◆ **Exercise brief**: Could you count the lines in the data that contain "Giza"? Reply with the number only.

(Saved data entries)

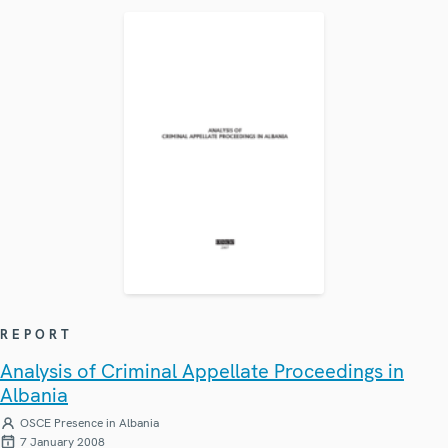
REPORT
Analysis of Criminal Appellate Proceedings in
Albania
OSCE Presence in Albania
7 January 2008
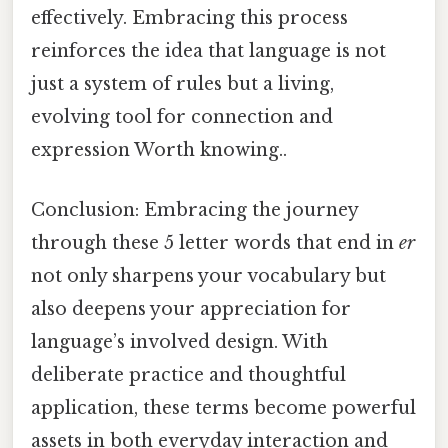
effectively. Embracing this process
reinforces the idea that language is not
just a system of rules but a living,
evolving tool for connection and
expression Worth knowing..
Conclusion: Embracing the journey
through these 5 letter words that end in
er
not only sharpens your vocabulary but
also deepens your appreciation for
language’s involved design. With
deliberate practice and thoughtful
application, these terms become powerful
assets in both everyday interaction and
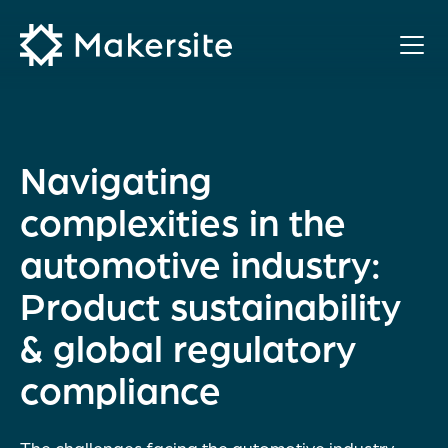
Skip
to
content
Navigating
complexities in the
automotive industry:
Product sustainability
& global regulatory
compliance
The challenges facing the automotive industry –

...

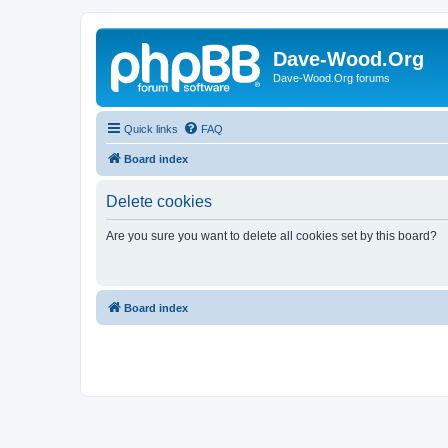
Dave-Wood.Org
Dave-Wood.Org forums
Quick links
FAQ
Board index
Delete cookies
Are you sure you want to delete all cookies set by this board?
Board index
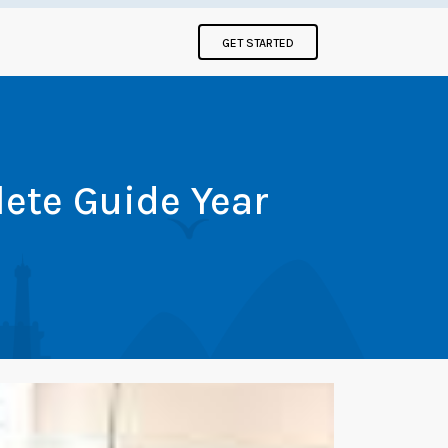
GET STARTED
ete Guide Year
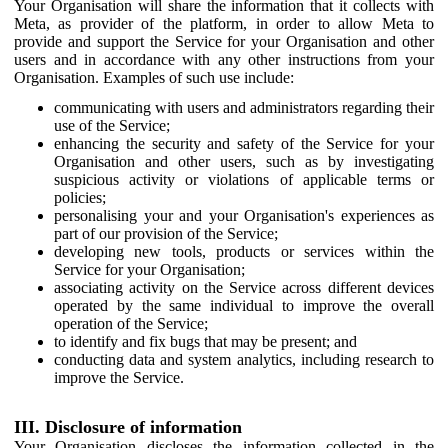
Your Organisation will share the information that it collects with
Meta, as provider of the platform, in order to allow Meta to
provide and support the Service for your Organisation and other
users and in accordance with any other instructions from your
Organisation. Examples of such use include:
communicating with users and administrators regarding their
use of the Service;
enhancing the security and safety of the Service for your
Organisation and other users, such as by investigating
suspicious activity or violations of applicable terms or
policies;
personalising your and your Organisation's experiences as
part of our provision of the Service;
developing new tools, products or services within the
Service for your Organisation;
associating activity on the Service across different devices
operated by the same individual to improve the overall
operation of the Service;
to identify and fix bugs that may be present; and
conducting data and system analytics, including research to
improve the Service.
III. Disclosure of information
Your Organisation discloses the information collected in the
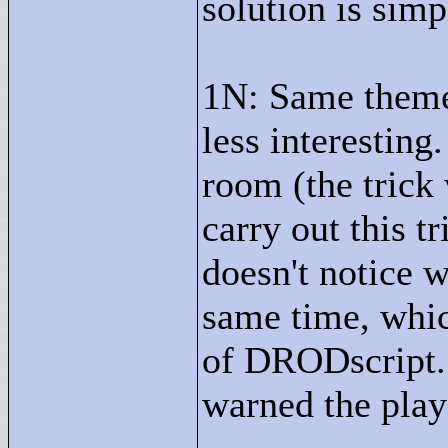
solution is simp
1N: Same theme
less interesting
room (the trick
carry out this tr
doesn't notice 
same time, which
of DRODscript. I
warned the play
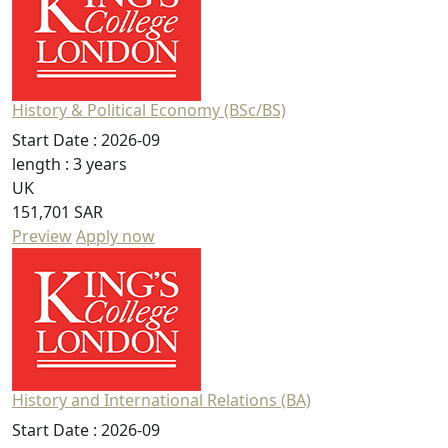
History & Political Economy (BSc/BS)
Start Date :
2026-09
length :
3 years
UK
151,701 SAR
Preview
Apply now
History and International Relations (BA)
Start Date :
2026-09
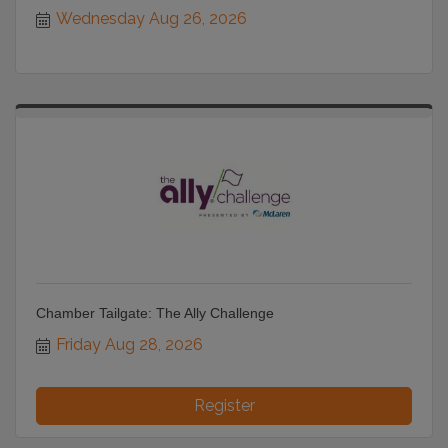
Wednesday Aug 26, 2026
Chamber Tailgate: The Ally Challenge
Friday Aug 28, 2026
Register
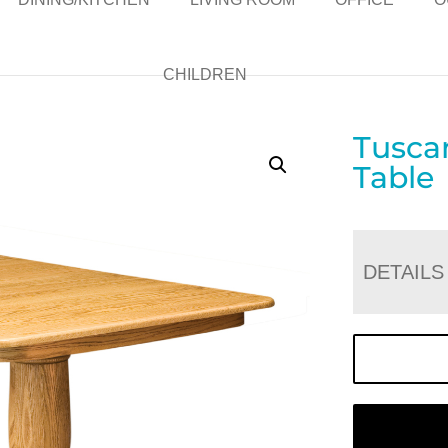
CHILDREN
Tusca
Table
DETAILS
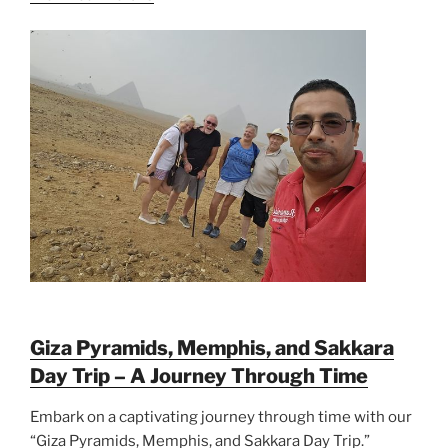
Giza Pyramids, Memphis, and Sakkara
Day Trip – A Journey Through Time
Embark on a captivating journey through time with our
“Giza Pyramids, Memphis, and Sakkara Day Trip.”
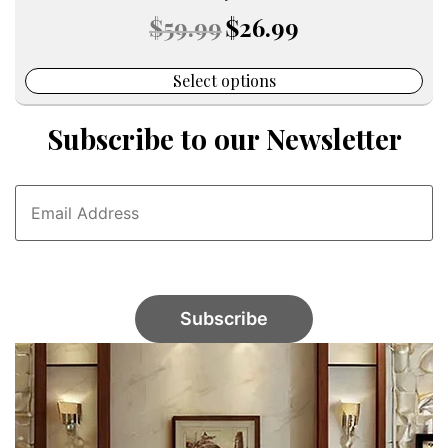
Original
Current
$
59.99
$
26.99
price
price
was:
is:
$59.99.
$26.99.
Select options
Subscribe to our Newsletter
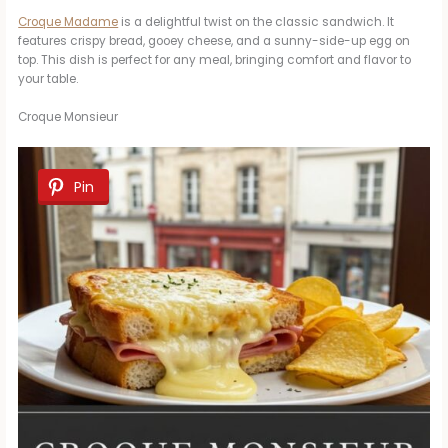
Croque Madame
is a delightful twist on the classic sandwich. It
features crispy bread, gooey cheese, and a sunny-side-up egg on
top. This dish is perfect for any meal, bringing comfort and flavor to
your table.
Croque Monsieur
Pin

==

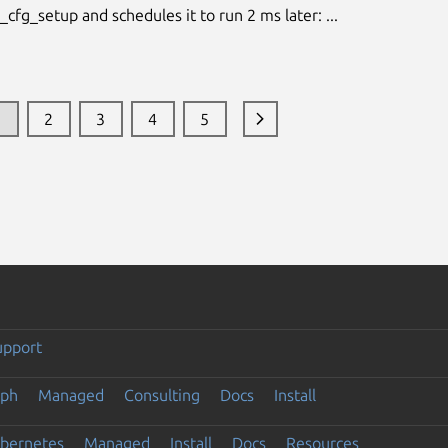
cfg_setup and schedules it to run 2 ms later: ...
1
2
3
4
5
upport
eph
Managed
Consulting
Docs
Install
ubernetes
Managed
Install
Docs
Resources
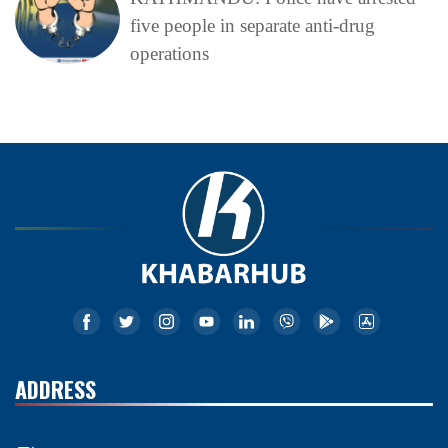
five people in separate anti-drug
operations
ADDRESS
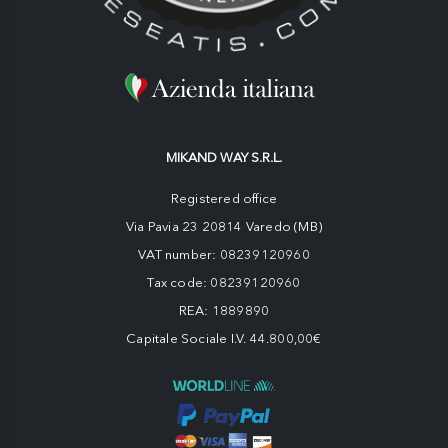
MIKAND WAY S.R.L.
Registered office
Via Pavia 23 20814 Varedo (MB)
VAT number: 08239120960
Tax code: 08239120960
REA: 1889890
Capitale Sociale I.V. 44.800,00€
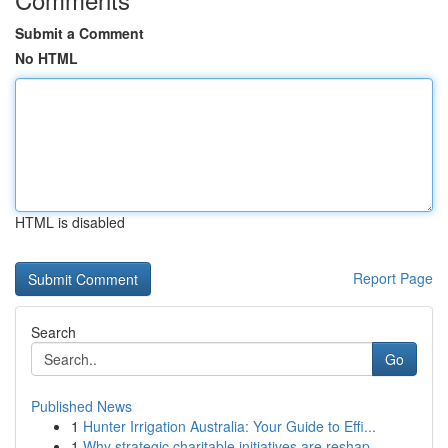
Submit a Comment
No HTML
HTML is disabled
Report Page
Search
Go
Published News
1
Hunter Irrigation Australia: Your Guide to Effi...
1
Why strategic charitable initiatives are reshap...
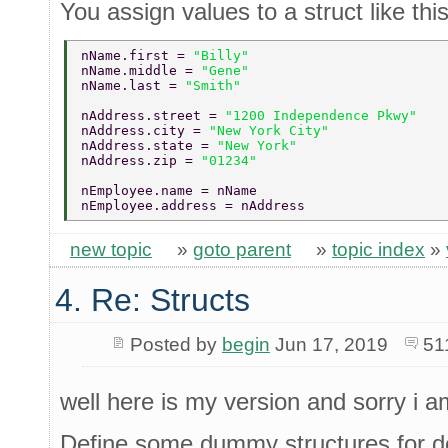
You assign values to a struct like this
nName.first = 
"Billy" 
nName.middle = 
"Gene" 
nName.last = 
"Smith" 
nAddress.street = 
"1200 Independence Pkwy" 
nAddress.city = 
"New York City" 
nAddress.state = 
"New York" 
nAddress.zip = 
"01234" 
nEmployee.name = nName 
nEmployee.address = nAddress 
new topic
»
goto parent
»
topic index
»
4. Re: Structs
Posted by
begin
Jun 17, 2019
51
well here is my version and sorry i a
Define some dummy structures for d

◆ **Response for this exercise**: 2